The employee kept working until he was badly injured at a work site in November 2017. A wall fell on him, causing multiple spinal fractures.

Batres told the workers not to call an ambulance, and said they should bring the employee to get a massage, according to the complaint. The workers insisted on bringing him to the hospital, but Batres intercepted them and brought the employee himself.

Prosecutors say the employee was hospitalized for six days and still has lasting pain from the injury.

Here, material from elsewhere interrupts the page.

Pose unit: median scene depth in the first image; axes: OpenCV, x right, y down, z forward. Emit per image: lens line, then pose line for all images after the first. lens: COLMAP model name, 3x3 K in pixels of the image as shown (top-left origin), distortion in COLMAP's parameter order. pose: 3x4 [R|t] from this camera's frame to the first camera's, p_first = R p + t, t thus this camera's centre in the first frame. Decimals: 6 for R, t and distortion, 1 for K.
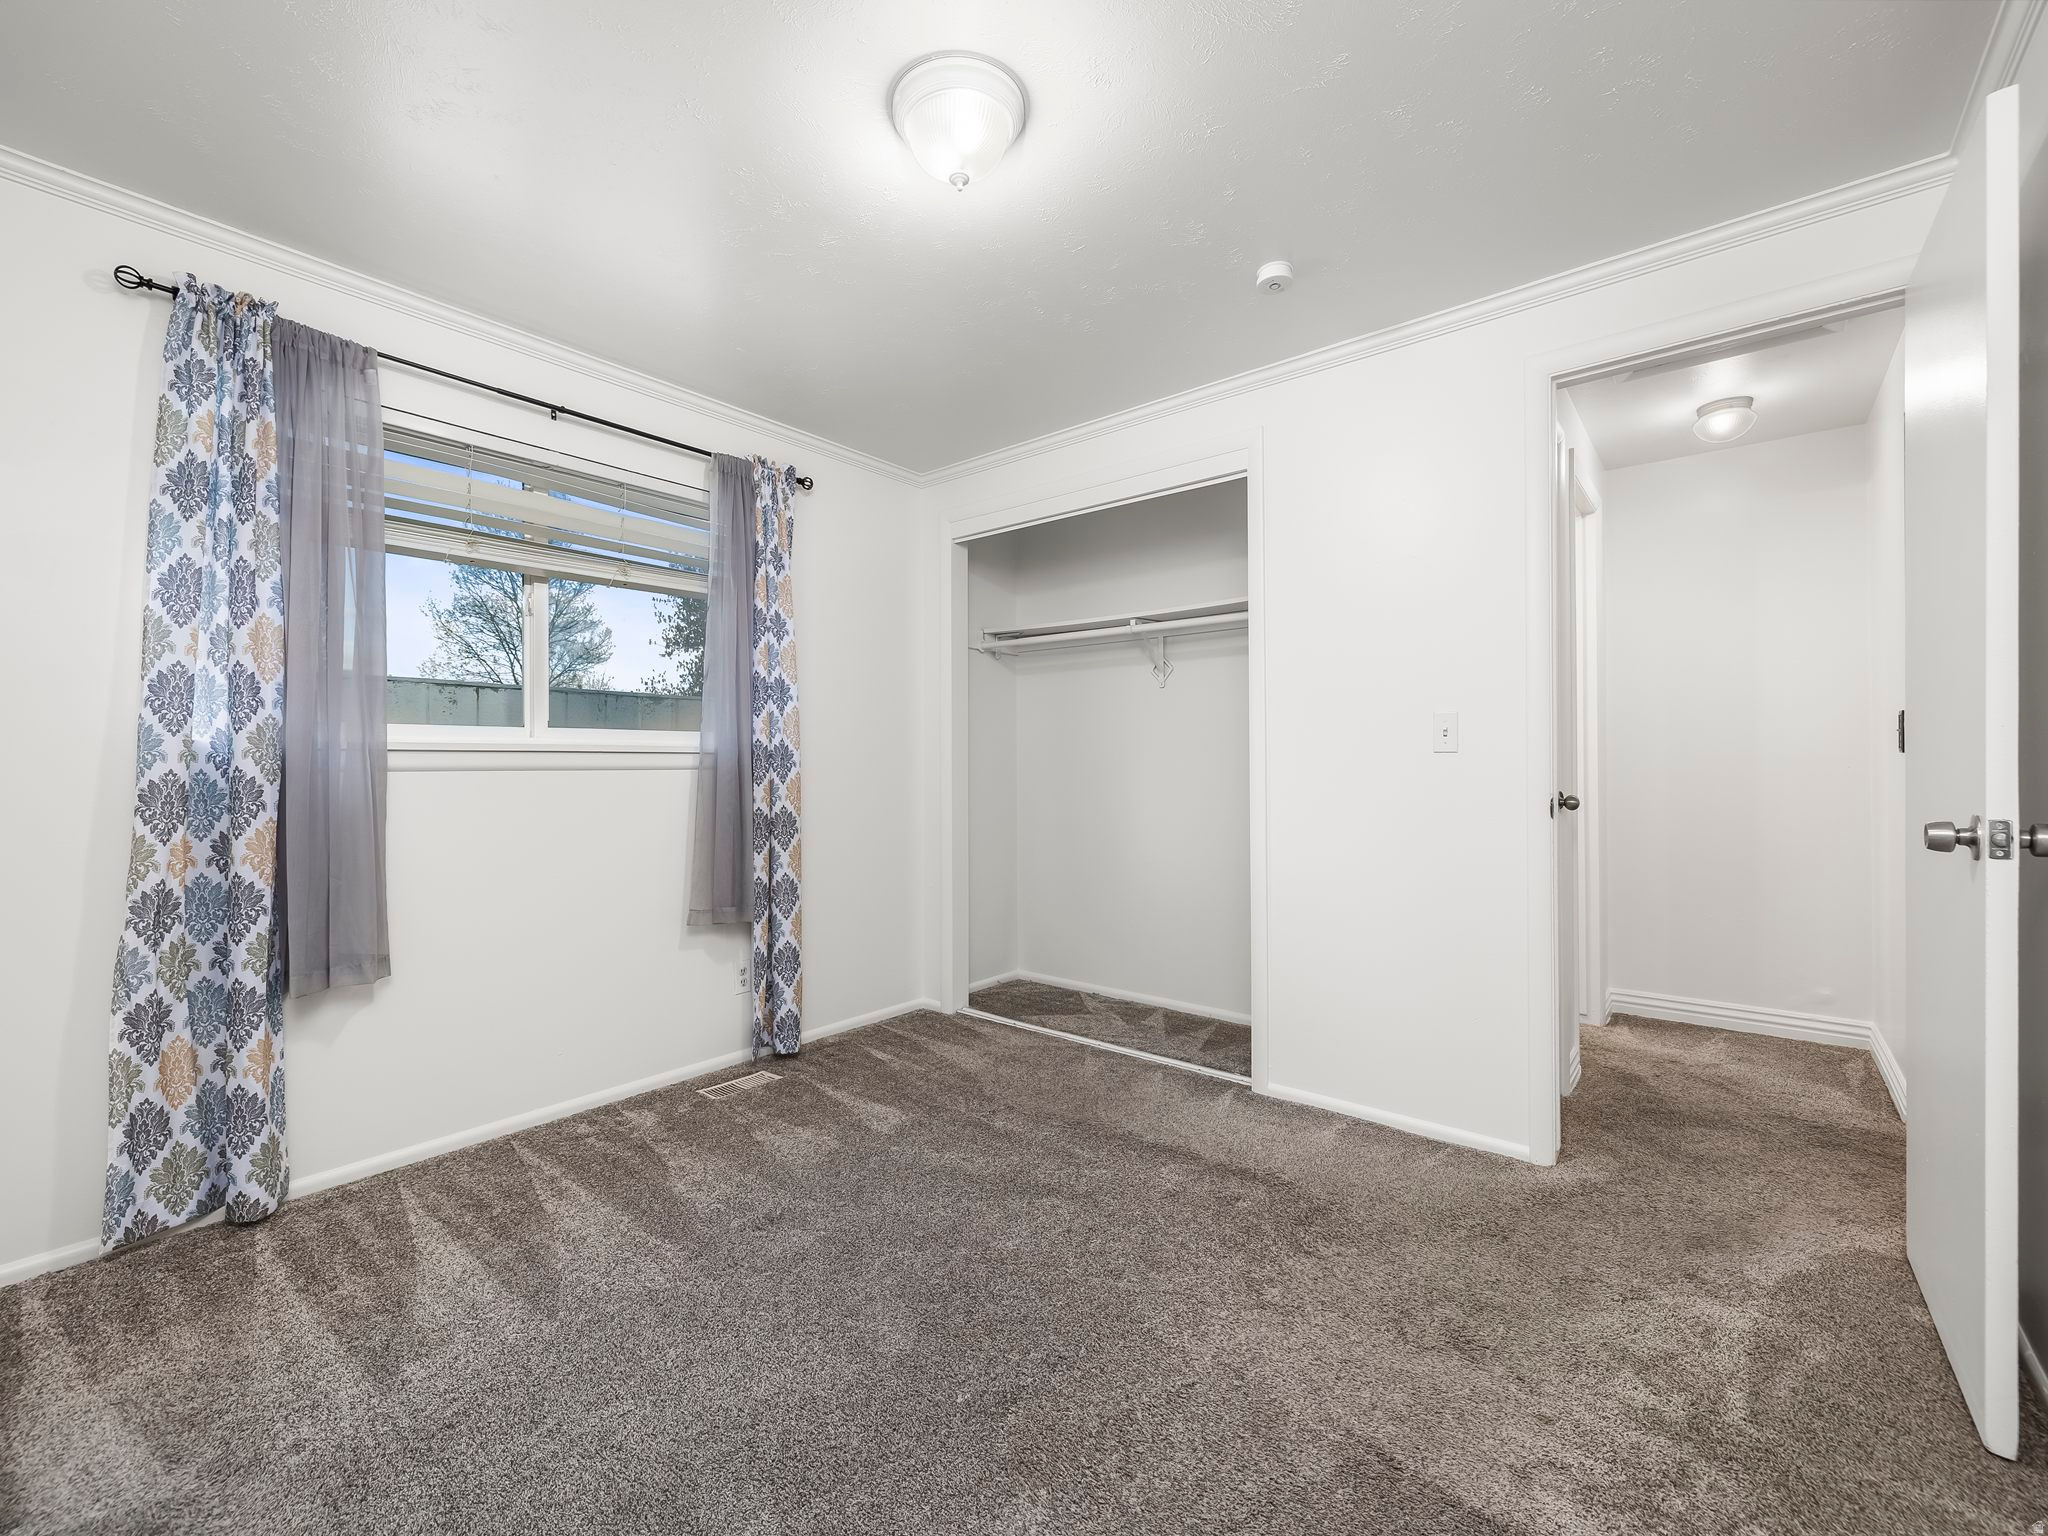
lens RADIAL K [[857.6, 0, 1008.1], [0, 857.6, 754.9], [0, 0, 1]] dist [-0.001633, -0.000135]
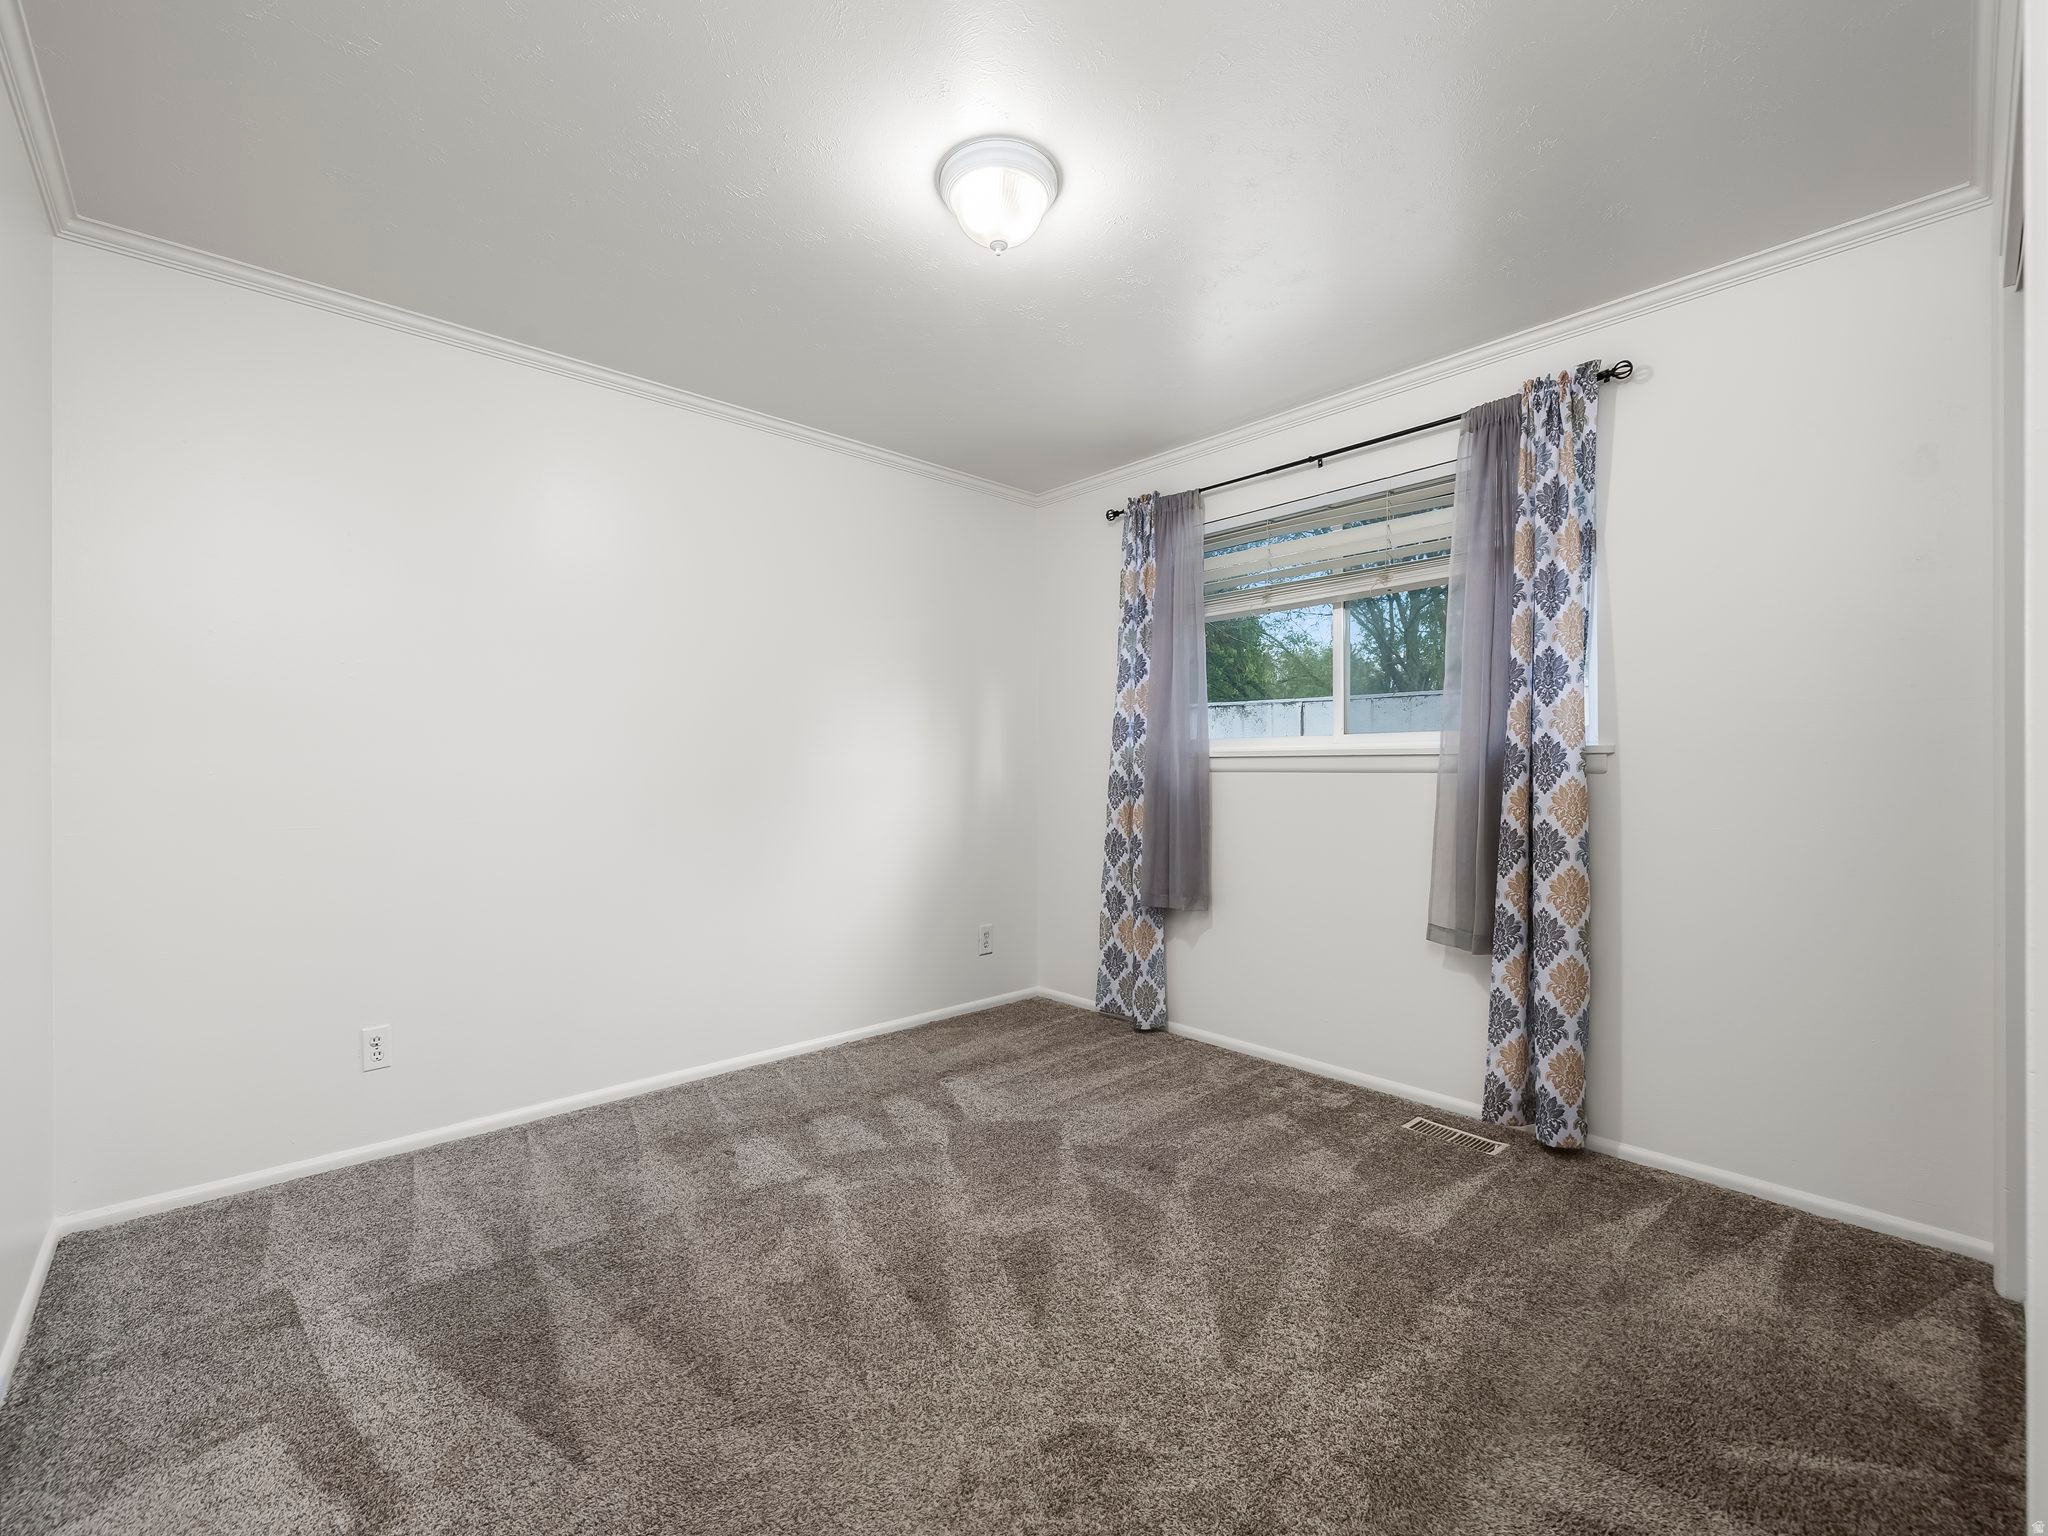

According to the complaint, Batres lied to hospital staff about how the injury happened, and told the employee that if he didn't go along with it he'd be deported. This resulted in Hennepin County approving emergency medical assistance. $45,000 in public funds were used to pay for the medical care, according to prosecutors.

“This trial represents an industry in distress," said Veronica Mendez Moore, a co-director of CTUL. "In non-union construction work labor violations and wage theft are expected and respect and dignity are regularly denied. Real estate developers and their financial backers are directly profiting from this kind of labor exploitation. While some sectors of the construction industry are unionized and abide by human rights standards, there is a dark underbelly that does not.”